[Instruction]:
Turn everything from the start of the material down to the line containing "Sustainable Orientations of Students of The", both included, into a Markdown table with the columns "No." and "Text", leaving out blank lines.

[Material supplied]:
[Start of section]
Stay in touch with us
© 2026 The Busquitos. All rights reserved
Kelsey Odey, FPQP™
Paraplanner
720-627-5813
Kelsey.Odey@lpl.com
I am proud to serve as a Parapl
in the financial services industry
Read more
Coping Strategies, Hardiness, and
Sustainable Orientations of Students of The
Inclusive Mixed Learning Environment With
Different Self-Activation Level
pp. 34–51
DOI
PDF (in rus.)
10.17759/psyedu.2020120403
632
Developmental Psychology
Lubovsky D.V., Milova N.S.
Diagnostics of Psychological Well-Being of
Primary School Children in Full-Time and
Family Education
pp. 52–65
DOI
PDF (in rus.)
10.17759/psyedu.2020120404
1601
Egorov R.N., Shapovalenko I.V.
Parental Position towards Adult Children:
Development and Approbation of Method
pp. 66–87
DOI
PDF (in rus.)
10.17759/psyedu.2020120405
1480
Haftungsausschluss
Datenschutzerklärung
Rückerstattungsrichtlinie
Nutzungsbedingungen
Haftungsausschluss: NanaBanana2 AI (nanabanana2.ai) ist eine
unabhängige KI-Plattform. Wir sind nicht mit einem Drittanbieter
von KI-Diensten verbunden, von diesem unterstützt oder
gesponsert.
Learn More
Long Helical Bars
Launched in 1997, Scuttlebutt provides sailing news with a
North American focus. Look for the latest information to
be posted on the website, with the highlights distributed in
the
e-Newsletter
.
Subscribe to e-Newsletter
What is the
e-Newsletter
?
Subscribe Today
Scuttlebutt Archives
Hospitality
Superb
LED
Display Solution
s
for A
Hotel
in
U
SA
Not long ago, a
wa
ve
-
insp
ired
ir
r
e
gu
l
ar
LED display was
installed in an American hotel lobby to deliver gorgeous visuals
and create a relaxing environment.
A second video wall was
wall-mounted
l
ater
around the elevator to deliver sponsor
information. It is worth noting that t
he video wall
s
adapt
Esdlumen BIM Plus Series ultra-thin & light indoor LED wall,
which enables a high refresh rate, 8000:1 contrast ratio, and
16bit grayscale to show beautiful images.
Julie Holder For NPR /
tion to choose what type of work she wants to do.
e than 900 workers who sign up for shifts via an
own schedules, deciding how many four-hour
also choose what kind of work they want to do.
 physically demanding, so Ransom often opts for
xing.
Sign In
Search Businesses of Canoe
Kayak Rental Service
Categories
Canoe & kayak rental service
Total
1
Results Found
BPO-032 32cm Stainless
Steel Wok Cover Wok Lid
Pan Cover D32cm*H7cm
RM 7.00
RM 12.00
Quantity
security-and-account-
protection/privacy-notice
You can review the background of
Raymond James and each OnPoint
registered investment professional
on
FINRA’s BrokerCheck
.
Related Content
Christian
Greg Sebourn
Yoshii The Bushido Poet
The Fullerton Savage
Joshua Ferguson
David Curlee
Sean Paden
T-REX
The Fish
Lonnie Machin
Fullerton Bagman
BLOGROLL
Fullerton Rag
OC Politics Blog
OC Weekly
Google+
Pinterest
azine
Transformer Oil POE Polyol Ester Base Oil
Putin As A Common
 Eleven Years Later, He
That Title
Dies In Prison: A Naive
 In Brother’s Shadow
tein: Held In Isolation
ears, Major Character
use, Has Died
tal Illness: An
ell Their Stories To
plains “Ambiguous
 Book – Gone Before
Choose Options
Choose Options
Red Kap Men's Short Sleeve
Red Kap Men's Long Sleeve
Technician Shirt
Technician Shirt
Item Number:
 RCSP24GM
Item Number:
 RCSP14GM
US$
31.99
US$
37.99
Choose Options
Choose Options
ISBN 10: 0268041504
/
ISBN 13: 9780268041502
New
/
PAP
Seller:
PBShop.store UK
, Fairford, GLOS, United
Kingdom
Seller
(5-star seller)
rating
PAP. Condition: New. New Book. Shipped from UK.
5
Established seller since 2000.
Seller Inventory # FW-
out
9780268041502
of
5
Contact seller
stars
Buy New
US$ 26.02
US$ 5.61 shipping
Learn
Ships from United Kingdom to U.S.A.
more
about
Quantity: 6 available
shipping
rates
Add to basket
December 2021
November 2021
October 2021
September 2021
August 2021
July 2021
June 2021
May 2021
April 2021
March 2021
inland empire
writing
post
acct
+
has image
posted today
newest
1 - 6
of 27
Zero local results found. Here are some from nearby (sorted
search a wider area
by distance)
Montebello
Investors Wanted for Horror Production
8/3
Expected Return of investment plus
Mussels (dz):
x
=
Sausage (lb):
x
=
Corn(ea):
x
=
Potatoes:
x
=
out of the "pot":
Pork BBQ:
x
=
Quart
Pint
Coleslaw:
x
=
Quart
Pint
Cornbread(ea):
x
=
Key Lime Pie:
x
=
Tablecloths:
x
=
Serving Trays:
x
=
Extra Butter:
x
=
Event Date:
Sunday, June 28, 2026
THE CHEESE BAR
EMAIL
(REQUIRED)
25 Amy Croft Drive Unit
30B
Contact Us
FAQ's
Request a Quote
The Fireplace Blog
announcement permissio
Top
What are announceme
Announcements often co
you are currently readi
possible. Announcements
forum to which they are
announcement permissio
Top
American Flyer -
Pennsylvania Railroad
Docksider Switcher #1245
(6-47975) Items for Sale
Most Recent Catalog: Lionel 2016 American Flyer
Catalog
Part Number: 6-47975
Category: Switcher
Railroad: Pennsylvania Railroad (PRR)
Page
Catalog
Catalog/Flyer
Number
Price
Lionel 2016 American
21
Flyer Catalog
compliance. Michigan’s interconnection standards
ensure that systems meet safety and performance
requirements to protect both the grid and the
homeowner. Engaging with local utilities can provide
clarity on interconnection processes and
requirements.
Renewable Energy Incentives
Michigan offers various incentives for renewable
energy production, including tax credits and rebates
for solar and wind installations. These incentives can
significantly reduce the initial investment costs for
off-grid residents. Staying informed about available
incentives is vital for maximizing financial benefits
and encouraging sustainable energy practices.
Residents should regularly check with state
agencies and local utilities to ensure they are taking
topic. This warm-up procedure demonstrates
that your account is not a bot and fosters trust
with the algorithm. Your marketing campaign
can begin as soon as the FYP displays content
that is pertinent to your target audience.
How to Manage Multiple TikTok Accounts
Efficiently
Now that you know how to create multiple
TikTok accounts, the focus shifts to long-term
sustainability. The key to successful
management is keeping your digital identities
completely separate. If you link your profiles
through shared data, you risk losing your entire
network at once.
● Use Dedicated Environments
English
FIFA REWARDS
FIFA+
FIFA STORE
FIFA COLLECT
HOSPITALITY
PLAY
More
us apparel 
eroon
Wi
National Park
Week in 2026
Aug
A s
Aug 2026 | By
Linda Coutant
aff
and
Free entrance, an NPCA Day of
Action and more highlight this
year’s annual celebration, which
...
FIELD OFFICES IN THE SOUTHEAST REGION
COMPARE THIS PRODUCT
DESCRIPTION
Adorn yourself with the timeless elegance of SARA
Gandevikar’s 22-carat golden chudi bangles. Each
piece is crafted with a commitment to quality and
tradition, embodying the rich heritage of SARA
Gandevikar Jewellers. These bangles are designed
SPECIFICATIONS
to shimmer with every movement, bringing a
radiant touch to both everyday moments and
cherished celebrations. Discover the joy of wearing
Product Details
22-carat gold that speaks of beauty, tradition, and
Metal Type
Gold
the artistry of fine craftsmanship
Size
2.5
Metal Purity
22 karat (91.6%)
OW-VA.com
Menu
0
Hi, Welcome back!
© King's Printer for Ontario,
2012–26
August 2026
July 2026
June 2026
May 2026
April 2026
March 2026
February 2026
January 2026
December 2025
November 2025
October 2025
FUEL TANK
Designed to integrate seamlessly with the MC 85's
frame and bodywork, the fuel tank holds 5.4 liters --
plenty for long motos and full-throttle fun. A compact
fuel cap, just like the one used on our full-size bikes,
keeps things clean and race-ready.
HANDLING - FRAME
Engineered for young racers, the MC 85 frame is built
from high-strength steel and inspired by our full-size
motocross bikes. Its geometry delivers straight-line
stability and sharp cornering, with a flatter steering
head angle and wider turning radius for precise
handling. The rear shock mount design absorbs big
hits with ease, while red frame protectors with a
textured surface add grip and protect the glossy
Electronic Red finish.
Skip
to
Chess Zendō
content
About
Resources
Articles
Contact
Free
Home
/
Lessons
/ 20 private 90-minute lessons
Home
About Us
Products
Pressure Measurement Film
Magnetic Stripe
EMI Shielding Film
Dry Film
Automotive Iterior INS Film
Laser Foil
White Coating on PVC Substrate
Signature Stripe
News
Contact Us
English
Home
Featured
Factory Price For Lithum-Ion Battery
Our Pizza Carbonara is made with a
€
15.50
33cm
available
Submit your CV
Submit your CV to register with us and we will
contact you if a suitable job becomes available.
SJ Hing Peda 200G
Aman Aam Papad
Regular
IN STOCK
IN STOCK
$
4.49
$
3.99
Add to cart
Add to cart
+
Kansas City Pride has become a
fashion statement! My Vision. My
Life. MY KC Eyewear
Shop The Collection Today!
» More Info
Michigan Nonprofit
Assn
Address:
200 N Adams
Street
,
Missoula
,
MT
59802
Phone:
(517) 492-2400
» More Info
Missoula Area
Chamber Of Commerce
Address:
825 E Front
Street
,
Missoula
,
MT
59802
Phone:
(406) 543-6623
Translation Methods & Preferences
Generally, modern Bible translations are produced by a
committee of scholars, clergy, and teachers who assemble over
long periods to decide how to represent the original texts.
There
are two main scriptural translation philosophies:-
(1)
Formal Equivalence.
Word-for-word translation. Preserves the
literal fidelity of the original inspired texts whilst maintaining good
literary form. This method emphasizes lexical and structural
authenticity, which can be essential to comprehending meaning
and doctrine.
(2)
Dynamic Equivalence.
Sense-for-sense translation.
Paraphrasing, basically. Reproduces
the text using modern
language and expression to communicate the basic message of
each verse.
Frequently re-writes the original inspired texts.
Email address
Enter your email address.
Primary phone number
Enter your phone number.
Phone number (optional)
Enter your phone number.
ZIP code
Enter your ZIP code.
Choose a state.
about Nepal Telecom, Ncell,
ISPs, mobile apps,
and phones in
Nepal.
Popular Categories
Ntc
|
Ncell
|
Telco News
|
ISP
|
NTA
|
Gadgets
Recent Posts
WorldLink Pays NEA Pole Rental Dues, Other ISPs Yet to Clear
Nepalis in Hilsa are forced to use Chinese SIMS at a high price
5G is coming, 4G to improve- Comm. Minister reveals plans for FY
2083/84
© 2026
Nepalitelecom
[End of section]
[Task result]:
| No. | Text |
|---|---|
| 1 | Stay in touch with us |
| 2 | © 2026 The Busquitos. All rights reserved |
| 3 | Kelsey Odey, FPQP™ |
| 4 | Paraplanner |
| 5 | 720-627-5813 |
| 6 | Kelsey.Odey@lpl.com |
| 7 | I am proud to serve as a Parapl |
| 8 | in the financial services industry |
| 9 | Read more |
| 10 | Coping Strategies, Hardiness, and |
| 11 | Sustainable Orientations of Students of The |